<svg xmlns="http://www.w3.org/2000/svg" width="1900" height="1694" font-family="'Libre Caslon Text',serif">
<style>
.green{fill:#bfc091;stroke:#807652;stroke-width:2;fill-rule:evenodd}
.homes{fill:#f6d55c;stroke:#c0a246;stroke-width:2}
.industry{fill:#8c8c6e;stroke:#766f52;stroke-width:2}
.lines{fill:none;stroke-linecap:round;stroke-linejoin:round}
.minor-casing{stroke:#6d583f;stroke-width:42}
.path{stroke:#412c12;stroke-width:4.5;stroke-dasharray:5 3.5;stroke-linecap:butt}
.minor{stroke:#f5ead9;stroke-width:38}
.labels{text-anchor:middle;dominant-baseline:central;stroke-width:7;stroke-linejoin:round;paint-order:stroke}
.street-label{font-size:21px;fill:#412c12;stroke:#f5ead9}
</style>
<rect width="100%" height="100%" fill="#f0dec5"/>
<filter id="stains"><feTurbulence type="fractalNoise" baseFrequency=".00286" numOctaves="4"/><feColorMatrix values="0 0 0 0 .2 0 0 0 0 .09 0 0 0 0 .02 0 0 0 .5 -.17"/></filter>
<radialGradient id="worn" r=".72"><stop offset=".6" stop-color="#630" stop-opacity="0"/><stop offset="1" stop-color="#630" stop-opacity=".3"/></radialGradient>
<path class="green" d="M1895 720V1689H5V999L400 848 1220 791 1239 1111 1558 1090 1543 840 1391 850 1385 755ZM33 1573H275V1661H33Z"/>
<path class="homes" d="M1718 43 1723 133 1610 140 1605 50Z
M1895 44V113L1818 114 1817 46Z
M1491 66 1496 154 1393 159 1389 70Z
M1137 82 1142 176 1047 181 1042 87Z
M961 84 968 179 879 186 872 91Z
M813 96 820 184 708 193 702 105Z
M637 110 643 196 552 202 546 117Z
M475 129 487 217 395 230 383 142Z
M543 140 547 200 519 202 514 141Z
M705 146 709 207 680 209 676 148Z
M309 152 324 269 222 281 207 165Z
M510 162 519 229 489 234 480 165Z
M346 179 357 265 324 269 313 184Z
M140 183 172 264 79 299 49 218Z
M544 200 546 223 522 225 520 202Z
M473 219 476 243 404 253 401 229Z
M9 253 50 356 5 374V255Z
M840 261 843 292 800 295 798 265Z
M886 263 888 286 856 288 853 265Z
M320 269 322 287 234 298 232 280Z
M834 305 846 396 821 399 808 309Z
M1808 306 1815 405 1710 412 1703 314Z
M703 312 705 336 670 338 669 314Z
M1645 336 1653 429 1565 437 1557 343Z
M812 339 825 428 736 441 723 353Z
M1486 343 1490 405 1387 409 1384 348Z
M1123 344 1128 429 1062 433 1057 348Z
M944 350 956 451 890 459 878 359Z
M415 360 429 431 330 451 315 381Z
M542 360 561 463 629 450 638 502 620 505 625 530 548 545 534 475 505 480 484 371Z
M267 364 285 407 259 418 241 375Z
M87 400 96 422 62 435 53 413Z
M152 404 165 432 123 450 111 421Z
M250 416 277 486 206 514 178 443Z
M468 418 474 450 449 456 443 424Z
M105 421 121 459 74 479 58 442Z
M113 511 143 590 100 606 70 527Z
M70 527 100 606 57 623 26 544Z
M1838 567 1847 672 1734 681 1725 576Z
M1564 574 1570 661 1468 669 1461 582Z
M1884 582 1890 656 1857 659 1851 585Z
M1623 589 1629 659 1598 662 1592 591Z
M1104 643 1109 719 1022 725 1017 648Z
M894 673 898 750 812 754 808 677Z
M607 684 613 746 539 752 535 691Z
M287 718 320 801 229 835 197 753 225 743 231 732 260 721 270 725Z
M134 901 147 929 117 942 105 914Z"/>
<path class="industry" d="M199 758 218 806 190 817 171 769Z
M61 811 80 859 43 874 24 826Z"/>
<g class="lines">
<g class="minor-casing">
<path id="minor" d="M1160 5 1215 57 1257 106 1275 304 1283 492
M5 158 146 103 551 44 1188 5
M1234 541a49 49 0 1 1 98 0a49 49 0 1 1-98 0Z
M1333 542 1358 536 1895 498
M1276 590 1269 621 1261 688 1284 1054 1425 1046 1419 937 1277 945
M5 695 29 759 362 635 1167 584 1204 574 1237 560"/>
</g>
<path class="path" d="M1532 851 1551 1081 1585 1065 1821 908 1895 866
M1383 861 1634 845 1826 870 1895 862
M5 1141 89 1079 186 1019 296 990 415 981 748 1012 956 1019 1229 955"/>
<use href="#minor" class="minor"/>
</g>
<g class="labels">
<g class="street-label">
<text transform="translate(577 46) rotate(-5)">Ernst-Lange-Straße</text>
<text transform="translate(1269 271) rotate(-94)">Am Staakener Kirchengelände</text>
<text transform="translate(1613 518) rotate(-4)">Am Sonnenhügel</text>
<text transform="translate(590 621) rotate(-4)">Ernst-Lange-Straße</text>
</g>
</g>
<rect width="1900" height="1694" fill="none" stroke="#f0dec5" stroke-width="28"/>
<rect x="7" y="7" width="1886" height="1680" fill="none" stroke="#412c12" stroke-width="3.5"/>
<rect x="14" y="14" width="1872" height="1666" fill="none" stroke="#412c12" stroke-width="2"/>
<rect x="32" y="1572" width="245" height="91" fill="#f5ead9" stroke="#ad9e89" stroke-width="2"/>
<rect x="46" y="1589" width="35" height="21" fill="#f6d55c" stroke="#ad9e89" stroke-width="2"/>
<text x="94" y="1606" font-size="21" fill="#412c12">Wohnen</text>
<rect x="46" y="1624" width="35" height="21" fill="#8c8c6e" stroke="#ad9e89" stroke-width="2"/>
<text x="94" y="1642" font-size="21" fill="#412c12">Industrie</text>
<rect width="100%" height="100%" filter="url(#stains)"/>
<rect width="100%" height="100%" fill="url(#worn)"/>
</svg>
════════════════════
■ **WORK REQUEST**
Go through the material and copy each line in which the word "lines" occurs.

■ **RESULT BELOW**
.lines{fill:none;stroke-linecap:round;stroke-linejoin:round}
<g class="lines">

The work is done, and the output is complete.